The Bankers’ Bank as well noted that this issue would be addressed through the wheat value chain intervention programme captured under the Nigerian Brown Revolution, which is an offshoot of the Anchor Borrowers’ Programme (ABP).

Through the Nigerian Brown Revolution, he observed, the apex bank seeks to save $2 billion spent on importing five million metric tonnes of wheat annually.

Emefiele said: “Wheat is the third most widely consumed grain in Nigeria after maize and rice.

“It is estimated that the country only produces about one per cent (63,000 metric tonnes) of the 5-6 million metric tonnes of the commodity consumed annually in Nigeria.

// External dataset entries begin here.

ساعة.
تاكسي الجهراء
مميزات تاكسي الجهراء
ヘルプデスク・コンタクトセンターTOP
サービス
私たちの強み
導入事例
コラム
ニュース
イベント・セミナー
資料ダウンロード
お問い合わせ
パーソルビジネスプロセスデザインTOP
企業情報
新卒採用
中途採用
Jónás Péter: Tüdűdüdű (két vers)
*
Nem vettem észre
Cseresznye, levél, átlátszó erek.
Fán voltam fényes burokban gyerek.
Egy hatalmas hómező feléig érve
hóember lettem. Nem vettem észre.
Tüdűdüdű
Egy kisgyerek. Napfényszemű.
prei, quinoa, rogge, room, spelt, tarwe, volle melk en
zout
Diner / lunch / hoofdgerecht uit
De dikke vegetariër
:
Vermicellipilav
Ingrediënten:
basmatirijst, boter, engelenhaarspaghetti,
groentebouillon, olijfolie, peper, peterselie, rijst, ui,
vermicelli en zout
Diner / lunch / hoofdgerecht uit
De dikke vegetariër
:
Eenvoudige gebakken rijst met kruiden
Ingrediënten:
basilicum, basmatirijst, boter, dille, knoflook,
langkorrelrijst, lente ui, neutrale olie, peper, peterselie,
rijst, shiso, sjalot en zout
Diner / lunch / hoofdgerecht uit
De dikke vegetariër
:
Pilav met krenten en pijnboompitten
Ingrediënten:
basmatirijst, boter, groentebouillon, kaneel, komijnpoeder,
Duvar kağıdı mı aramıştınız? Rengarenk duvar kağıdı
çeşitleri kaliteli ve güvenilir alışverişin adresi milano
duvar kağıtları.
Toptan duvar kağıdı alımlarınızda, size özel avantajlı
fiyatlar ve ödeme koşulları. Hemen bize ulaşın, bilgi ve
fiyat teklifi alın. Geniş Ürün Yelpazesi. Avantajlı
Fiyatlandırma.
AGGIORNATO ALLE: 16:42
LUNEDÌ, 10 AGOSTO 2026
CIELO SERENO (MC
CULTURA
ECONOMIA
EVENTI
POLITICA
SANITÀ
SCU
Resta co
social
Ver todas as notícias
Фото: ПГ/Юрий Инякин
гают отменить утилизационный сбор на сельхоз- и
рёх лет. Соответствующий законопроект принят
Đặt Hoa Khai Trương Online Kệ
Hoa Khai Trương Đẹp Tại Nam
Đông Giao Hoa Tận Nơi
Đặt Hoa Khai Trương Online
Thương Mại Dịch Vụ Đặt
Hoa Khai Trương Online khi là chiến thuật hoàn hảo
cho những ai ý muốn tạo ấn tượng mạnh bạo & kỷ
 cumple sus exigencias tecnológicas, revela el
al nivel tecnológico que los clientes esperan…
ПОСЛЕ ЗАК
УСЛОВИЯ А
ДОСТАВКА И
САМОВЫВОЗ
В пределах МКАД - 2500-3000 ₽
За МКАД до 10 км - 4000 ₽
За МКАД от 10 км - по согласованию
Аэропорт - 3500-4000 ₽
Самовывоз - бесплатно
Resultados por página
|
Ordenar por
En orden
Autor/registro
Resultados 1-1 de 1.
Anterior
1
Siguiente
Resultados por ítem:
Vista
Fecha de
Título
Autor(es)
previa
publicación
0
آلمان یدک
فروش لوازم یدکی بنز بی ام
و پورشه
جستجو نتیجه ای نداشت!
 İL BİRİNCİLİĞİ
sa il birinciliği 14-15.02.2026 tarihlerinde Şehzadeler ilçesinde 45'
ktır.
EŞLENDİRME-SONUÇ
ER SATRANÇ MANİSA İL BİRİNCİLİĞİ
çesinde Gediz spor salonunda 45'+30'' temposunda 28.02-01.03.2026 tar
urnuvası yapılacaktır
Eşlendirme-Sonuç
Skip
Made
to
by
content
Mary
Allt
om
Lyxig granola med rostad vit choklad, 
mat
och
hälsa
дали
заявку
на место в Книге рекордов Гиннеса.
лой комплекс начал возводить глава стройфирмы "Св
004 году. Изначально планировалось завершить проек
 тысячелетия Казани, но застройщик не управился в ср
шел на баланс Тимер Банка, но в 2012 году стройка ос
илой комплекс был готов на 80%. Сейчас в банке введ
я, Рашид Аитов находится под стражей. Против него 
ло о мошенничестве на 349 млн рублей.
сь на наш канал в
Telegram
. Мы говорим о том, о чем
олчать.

“This enormous demand-supply gap is bridged with over $2billion spent annually on wheat importation.”

The CBN Governor further explained: “This has made wheat the second highest contributor to the country’s food import bill.

“Given the high growth rate of the country’s population and the demographic structure, the demand for wheat is projected to continue to rise.

“This can only intensify pressure on the country’s reserves unless we take a decisive step to grow wheat locally.”

The Bank also said thus far, the ABP has had success in assisting Smallholder Farmers (SHFs) in expanding their crop production across the 36 states of the Federation, and the Federal Capital Territory (FCT).

“Through the programme, N788.035 billion has been disbursed to about four million farmers through 23 Participating Financial Institutions (PFI).

“So far, 4.796 million hectares of farmlands have been cultivated under the programme covering 21 commodities,” Emefiele stated.